▸ Text

The Innocent is a two-part British television crime drama miniseries, written by Jan McVerry and Stephen Mallatratt, that first broadcast on ITV on 7 January 2001. Directed by Sarah Harding, The Innocent tells the story of David Pastorov (Paul Rhys), a barrister accused of rape by one of his colleagues, Alison (Clare Holman). Although he initially denies the claims, when it later transpires that he slept with the alleged victim, his wife, Beth (Caroline Quentin), heavily pregnant with the couple's third child, struggles to believe his version of events.

The two episodes of The Innocent attracted 9.87 and 9.49 million viewers respectively. Despite going head-to-head with Rebel Heart, the BBC's controversial Irish War of Independence drama, which had attracted widespread criticism before its broadcast (which resulted in critics expecting it to draw a large audience), The Innocent drew nearly six million more viewers. Despite this, the series has never been released on DVD.

▸ Directive
From the text on The Innocent, write out word for word the part that opens with the words "The Innocent is" and closes with "version of events.".

▸ Recorded data
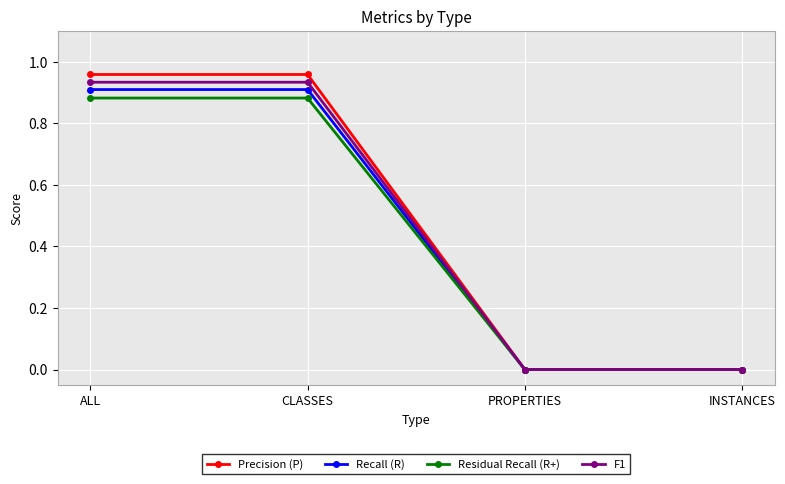

True or false: F1 has more than 2 interior local peaks.

False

▸ Written response
The Innocent is a two-part British television crime drama miniseries, written by Jan McVerry and Stephen Mallatratt, that first broadcast on ITV on 7 January 2001. Directed by Sarah Harding, The Innocent tells the story of David Pastorov (Paul Rhys), a barrister accused of rape by one of his colleagues, Alison (Clare Holman). Although he initially denies the claims, when it later transpires that he slept with the alleged victim, his wife, Beth (Caroline Quentin), heavily pregnant with the couple's third child, struggles to believe his version of events.